#!/bin/ksh
# messUp reads a text from standard input. It will mess up the text
# and put at the standard output. This script can be used for creating
# corrupted texts which can be used as tests for error correcting
# programs. Invoke this program as messUp < InputFile > OutputFile
# Erik Tjong Kim Sang (erikt@strindberg.ling.uu.se)  
# Wed Oct  4 16:15:37 DFT 1995
#
# Note that all lines in this file that start with # are comment lines
#
# This program will mess up a text according to some error model. The 
# that will simulate the error model is awk. For awk things will work
# best if the input is presented one character at a time (one character
# per line).

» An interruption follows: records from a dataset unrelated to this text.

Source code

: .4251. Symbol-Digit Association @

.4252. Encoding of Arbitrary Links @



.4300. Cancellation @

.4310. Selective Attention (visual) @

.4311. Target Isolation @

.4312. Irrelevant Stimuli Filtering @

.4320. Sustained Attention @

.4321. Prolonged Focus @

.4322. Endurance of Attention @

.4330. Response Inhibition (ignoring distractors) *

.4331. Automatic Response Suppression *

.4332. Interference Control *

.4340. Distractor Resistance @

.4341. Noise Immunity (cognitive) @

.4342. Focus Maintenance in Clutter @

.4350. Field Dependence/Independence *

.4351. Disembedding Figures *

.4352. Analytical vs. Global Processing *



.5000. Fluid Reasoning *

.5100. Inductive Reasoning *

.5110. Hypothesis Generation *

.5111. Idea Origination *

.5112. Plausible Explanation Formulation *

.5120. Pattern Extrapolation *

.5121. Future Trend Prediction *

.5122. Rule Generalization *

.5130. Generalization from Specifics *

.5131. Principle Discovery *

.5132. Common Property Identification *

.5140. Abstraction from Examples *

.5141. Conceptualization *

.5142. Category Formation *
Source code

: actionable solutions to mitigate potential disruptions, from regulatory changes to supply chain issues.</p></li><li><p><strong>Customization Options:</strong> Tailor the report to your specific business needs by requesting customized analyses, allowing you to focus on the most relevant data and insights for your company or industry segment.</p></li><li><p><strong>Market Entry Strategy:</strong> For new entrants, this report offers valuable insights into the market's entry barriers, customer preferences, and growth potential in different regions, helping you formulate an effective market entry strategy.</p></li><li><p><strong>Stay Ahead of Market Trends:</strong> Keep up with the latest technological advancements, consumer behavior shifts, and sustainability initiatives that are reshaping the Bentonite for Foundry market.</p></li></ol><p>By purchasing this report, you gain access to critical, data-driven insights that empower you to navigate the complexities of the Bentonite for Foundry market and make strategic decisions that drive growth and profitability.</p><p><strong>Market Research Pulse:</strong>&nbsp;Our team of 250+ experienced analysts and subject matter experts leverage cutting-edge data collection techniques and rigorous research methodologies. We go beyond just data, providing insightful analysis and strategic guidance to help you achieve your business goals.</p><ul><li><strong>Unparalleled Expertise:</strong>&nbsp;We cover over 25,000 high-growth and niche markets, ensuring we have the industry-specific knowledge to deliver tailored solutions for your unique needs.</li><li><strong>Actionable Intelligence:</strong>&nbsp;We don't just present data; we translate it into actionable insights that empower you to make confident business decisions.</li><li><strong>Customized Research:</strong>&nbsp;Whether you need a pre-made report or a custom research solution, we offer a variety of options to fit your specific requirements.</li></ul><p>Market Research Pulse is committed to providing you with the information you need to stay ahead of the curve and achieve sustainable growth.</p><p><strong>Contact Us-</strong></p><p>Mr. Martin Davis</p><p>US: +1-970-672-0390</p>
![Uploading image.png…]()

At least that worked best for me! So we will first have 
# to split the input over multiple lines.
#
# addNewlines is a little C-program that will do the job. If you present
# it "test" as input it will return "t[nl]e[nl]s[nl]t[nl]" in which [nl]
# is the new line character. So actually it will return four lines 
# containing one character.
#
# addNewlines reads input from the standard input. Therefore you should 
# put your text in a some input file and invoke this messUp program as
#
# messUp < someInputFile 
#
# Here the '<' means use someInputFile as the input of the messUp program.
#
./addNewlines |\
#
# Note | at the end of the line. This is called a pipe. It is a UNIX
# shell construct which ables commands to give their output to other
# commands. You could for example do something like:
#
# messUp < InputFile | messUp | messUp
#
# This means: run messUp with InputFile as input and give the output
# to another version of the messUp program which will process the
# corrupted and present its output to yet another copy of the messUp
# program. You can make this list as long as you want.
#
# We will give the output of addNewlines to awk. This is a string
# processing program. The program reads a line and performs actions
# which depend on the format of the line. The general structure of
# a rule in an awk program is:
#
# /Pattern/ { Action }
#
# if awk finds Pattern in a line of input text, it will perform
# Action. Our awk rules are simple. The first rule (BEGIN...) 
# initializes the random generator (don't bother about that). The
# second rule states that if the line contains [ae], which is 
# either an 'a' or an 'e', the performed action will be to print
# either an 'a' (probability 50%) or an 'e' (probability 50%).
# 
# Remember that our text now contains one character per line. What
# this awk program will do is replacing certain characters with 
# other characters in 50% of the cases. Remember the error model
# used by Yves Schabes and Mark Liberman that I have presented in
# class. This error model is similar but contains fewer replacement 
# possibilities.
#
awk '
     BEGIN  { srand() }
     /[ae]/ { 
              if (rand()>=0.5) { print "a" }
              else { print "e" }
            }
     /[io]/ { 
              if (rand()>=0.5) { print "i" }
              else { print "o" }
            }
     /[uy]/ { 
              if (rand()>=0.5) { print "u" }
              else { print "y" }
            }
     /[AE]/ { 
              if (rand()>=0.5) { print "A" }
              else { print "E" }
            }
     /[IO]/ { 
              if (rand()>=0.5) { print "I" }
              else { print "O" }
            }
     /[UY]/ { 
              if (rand()>=0.5) { print "U" }
              else { print "Y" }
            }
     /^$/   { print $0 }
     /[^aeiouyAEIOUY]/ { print $0 }
    ' |\
# 
# The final two rules of the awk program are necessary for processing
# lines that do not contain characters that can be replaced. The
# pattern ^$ means empty line and the pattern [^xyz] means all 
# possible characters except the characters 'x', 'y' and 'z'. Notice 
# that awk also has the pipe construct appended to it: it will send
# its output to another command as well.
#
# If you want to learn more about the awk command, type in "info" at
# the prompt and search for "awk". Then you will find the awk manual.
#
# When the messUp command is completed we have to remove the extra
# new lines we have added. The addNewlines command will do this job 
# for us when we call it with option -r (reverse).
# 
./addNewlines -r
#
# The addNewlines will put its output at the screen. If you want to
# view it, you can call messUp like messUp < someInputFile | more
# The more program will present the output to you screen by screen.
# However you ultimately will have save the output of messUp to a
# file and this can be done like this:
#
# messUp < someInputFile > someOutputFile
#
# With the > redirection construct you can send output of a command to
# a file. Congratulations, you have managed to produce a corrupted
# text. You we can start trying to improve it. Remember that you
# have the original text available for making comparisons.